Stagewise Lasso

Peng Zhao; Bin Yu

Stagewise Lasso

Peng Zhao, Bin Yu; 8(89):2701−2726, 2007.

Abstract

Many statistical machine learning algorithms minimize either an empirical loss function as in AdaBoost, or a penalized empirical loss as in Lasso or SVM. A single regularization tuning parameter controls the trade-off between fidelity to the data and generalizability, or equivalently between bias and variance. When this tuning parameter changes, a regularization "path" of solutions to the minimization problem is generated, and the whole path is needed to select a tuning parameter to optimize the prediction or interpretation performance. Algorithms such as homotopy-Lasso or LARS-Lasso and Forward Stagewise Fitting (FSF) (aka e-Boosting) are of great interest because of their resulted sparse models for interpretation in addition to prediction.

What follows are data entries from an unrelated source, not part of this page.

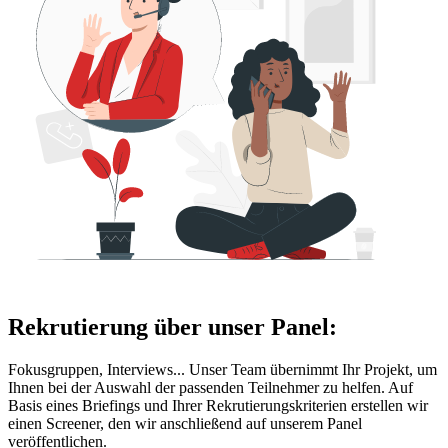
Rekrutierung über unser Panel:
Fokusgruppen, Interviews... Unser Team übernimmt Ihr Projekt, um
Ihnen bei der Auswahl der passenden Teilnehmer zu helfen. Auf
Basis eines Briefings und Ihrer Rekrutierungskriterien erstellen wir
einen Screener, den wir anschließend auf unserem Panel
veröffentlichen.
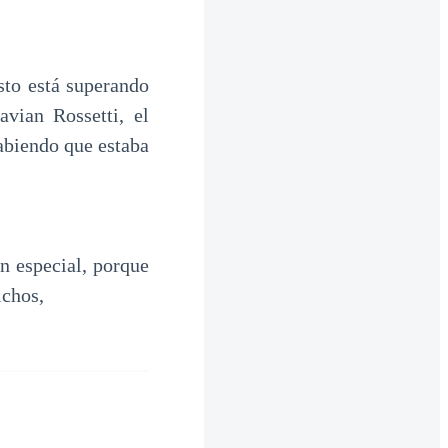
esto está superando
vian Rossetti, el
abiendo que estaba
n especial, porque
ichos,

In this paper, we propose the BLasso algorithm that ties the FSF (e-Boosting) algorithm with the Lasso method that minimizes the L₁ penalized L₂ loss. BLasso is derived as a coordinate descent method with a fixed stepsize applied to the general Lasso loss function (L₁ penalized convex loss). It consists of both a forward step and a backward step. The forward step is similar to e-Boosting or FSF, but the backward step is new and revises the FSF (or e-Boosting) path to approximate the Lasso path. In the cases of a finite number of base learners and a bounded Hessian of the loss function, the BLasso path is shown to converge to the Lasso path when the stepsize goes to zero. For cases with a larger number of base learners than the sample size and when the true model is sparse, our simulations indicate that the BLasso model estimates are sparser than those from FSF with comparable or slightly better prediction performance, and that the the discrete stepsize of BLasso and FSF has an additional regularization effect in terms of prediction and sparsity. Moreover, we introduce the Generalized BLasso algorithm to minimize a general convex loss penalized by a general convex function. Since the (Generalized) BLasso relies only on differences not derivatives, we conclude that it provides a class of simple and easy-to-implement algorithms for tracing the regularization or solution paths of penalized minimization problems.